Mostly this is still true, but with the advent of immutable data structures and thread safe queues (sort of, they’re available for .Net 4.5 in the Google Guava library for Java and there are the mori and immutable.js libraries for JavaScript, having incubated in the functional programming domain) I think there’s less need for these. Exclusive pairs tightly couple the threads of your application (much like the immutable collections) and can’t scale out to processes so the only real advantage I can see would be not having to learn about immutable data structures. But, if you’re using one of the many languages for which such collections don’t exist exclusive pairs are infinitely better than sharing mutable state and using locks, semaphores and/or mutexes. On with the demonstration.

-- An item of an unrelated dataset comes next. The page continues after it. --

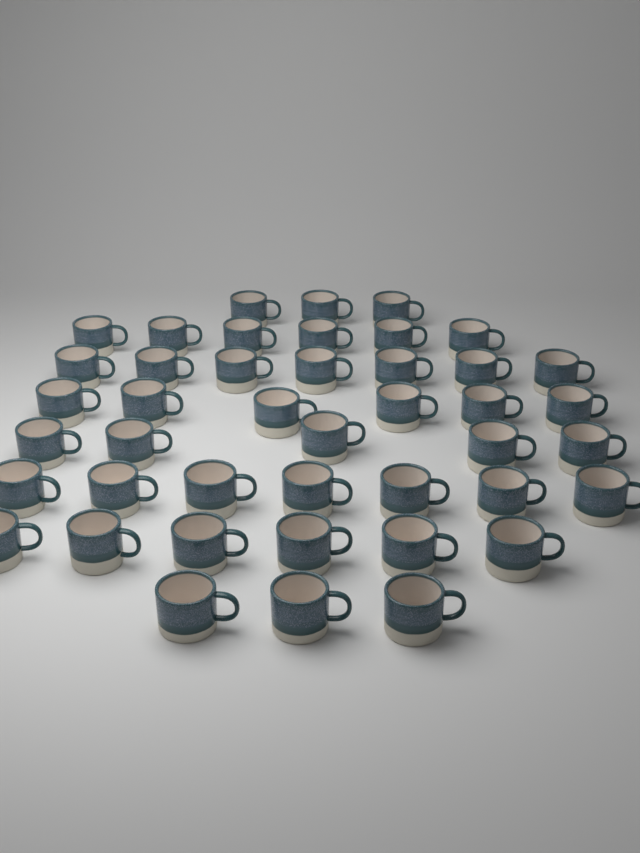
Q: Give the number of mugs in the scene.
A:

The Relay Race by iMatix Corporation is licensed under cc-by-sa 3.0

var zmq = require('zmq')

var step3Receiver = zmq.socket('pair');
step3Receiver.on('message', function() {
  console.log('Test successful');
});
step3Receiver.bindSync('inproc://step3');

var step2Receiver = zmq.socket('pair');
step2Receiver.on('message', function() {
  var xmitter = zmq.socket('pair');
  xmitter.connect('inproc://step3');
  console.log('Step 2 ready, signalling step 3');
  xmitter.send('READY');
});
step2Receiver.bindSync('inproc://step2');

var xmitter = zmq.socket('pair');
xmitter.connect('inproc://step2');
console.log('Step 1 ready, signalling step 2');
xmitter.send('READY');

In this final example a three step process is created connected by exclusive pair sockets over the inproc transport. The steps are created in the reverse order in which they’ll be used and wait for the READY signal from the previous step.

Conclusion

Messaging has long been dominated by complex message brokers which typically become the fragile centres of the architectures they inhabit. The ZeroMQ library allows a different approach with smart endpoints and dumb pipes. Here it was shown how easily the library can be used by a number of languages (C#, Java and Node.js in this case) and examples of the 5 basic patterns it provides. If this has whetted your appetite far more detailed (and entertainingly written) information can be found in the official guide.